-- SET TASK --
Can you repeat the MySQL table-size post word for word, starting at "mysql> select *" and ending at "4 rows in set (0.00 sec)"?

Why Are These Tables the Same Size? - mysql

I was trying to measure the difference between TINYINT and INT when I came across something interesting. For tables with small numbers of columns, the choice of data type does not seem to affect the size of the table.
Server version: 5.1.41-3ubuntu12.10 (Ubuntu)
Example:
mysql> describe tinyint_test;
+----------+------------+------+-----+---------+-------+
| Field | Type | Null | Key | Default | Extra |
+----------+------------+------+-----+---------+-------+
| id | int(11) | YES | | NULL | |
| test_int | tinyint(4) | YES | | NULL | |
+----------+------------+------+-----+---------+-------+
2 rows in set (0.00 sec)
mysql> describe tinyint_id_test;
+-------+------------+------+-----+---------+-------+
| Field | Type | Null | Key | Default | Extra |
+-------+------------+------+-----+---------+-------+
| id | tinyint(4) | YES | | NULL | |
+-------+------------+------+-----+---------+-------+
1 row in set (0.00 sec)
mysql> describe int_test;
+--------+---------+------+-----+---------+-------+
| Field | Type | Null | Key | Default | Extra |
+--------+---------+------+-----+---------+-------+
| not_id | int(11) | YES | | NULL | |
+--------+---------+------+-----+---------+-------+
1 row in set (0.00 sec)
mysql> select * from tinyint_test;
+------+----------+
| id | test_int |
+------+----------+
| 1 | 1 |
| 2 | 2 |
| 3 | 127 |
| 10 | 50 |
+------+----------+
4 rows in set (0.00 sec)

-- DATA LISTING --

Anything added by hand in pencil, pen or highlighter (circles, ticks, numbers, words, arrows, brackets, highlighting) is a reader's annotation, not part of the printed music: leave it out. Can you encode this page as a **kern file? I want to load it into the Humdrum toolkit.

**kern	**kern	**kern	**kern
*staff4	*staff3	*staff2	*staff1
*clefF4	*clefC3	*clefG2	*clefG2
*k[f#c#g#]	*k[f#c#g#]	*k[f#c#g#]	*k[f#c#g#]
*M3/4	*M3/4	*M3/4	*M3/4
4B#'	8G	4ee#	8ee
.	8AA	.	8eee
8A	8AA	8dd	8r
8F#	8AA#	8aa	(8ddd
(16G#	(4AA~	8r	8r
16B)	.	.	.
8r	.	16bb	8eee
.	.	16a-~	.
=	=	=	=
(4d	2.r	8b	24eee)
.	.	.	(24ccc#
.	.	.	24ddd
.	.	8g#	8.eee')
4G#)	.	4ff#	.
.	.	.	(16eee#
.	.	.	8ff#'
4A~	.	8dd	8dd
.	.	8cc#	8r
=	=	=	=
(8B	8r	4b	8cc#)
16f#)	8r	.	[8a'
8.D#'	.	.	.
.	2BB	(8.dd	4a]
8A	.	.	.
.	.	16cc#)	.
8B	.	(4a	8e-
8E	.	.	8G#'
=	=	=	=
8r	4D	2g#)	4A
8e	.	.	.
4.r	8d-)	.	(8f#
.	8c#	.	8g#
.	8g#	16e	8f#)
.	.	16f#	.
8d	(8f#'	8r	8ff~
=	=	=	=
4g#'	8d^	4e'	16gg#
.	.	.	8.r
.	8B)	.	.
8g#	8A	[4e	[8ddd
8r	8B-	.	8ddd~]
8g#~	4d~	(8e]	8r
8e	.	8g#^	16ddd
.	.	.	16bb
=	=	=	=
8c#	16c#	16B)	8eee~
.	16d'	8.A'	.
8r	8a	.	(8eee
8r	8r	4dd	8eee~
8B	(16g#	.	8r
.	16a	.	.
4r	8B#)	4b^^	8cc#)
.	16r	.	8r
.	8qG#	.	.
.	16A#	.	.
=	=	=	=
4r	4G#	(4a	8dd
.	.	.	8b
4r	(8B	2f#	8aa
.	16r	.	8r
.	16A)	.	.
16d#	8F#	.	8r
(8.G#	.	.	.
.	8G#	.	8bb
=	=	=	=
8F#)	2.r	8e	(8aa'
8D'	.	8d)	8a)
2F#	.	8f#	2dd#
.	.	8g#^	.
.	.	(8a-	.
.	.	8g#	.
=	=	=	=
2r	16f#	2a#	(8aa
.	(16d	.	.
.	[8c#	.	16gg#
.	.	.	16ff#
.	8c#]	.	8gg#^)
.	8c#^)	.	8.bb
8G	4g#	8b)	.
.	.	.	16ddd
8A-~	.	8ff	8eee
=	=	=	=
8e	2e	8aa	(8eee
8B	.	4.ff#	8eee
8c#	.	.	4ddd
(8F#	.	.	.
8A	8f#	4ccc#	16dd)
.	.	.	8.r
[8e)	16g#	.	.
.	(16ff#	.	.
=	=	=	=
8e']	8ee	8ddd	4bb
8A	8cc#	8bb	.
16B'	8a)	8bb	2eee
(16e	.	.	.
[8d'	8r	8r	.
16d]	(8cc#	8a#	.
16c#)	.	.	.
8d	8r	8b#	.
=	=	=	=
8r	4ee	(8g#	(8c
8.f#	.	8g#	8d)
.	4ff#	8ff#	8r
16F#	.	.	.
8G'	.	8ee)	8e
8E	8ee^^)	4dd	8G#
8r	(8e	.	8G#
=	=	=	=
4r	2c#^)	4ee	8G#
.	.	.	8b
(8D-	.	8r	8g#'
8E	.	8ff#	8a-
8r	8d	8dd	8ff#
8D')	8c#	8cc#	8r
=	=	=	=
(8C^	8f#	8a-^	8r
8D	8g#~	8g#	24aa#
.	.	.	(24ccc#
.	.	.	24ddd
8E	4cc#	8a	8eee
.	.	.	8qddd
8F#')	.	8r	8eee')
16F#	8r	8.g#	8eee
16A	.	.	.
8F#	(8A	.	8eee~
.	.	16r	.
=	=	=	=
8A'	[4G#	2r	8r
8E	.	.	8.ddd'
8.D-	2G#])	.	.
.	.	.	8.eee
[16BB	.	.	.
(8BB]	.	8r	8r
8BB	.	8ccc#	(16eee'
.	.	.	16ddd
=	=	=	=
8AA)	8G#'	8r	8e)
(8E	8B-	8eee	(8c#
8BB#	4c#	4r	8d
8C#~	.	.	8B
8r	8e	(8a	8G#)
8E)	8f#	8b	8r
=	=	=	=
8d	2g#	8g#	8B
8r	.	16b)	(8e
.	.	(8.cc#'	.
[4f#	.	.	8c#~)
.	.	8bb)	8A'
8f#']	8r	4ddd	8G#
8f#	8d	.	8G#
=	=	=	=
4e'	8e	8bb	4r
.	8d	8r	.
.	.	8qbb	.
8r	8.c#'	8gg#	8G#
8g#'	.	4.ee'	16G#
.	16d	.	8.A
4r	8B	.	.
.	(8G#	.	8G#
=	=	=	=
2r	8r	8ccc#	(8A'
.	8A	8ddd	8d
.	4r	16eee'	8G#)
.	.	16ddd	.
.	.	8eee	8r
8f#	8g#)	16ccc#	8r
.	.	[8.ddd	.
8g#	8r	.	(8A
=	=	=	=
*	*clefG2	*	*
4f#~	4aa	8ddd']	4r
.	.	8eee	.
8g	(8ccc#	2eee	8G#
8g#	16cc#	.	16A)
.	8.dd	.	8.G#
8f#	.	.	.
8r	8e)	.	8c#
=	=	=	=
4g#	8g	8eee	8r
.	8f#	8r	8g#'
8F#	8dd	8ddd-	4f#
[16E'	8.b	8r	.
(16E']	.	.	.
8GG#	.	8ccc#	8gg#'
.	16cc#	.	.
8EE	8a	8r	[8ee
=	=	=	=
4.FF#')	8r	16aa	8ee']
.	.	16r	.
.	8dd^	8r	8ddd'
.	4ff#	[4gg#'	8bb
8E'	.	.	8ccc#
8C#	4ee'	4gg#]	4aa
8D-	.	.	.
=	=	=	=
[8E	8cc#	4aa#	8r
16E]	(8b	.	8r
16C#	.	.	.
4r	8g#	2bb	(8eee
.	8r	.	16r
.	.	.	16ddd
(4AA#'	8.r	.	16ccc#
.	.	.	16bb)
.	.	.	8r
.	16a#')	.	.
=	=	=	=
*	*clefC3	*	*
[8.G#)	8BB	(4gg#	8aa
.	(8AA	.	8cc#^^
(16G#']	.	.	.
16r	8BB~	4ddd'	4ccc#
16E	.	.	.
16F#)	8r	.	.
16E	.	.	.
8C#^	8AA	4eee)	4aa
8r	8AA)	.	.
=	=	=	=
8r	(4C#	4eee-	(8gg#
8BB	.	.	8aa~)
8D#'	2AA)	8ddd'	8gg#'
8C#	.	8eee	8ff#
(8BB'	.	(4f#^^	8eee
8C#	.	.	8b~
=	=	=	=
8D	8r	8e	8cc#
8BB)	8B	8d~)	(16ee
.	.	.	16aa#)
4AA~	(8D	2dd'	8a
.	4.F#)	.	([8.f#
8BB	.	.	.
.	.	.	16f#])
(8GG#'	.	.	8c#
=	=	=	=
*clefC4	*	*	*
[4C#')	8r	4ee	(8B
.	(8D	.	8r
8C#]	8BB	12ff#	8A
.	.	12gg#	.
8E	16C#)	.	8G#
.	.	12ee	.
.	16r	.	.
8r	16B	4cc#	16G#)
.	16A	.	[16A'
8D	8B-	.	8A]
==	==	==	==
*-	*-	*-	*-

-- TASK SOLUTION --
mysql> select * from tinyint_test;
+------+----------+
| id | test_int |
+------+----------+
| 1 | 1 |
| 2 | 2 |
| 3 | 127 |
| 10 | 50 |
+------+----------+
4 rows in set (0.00 sec)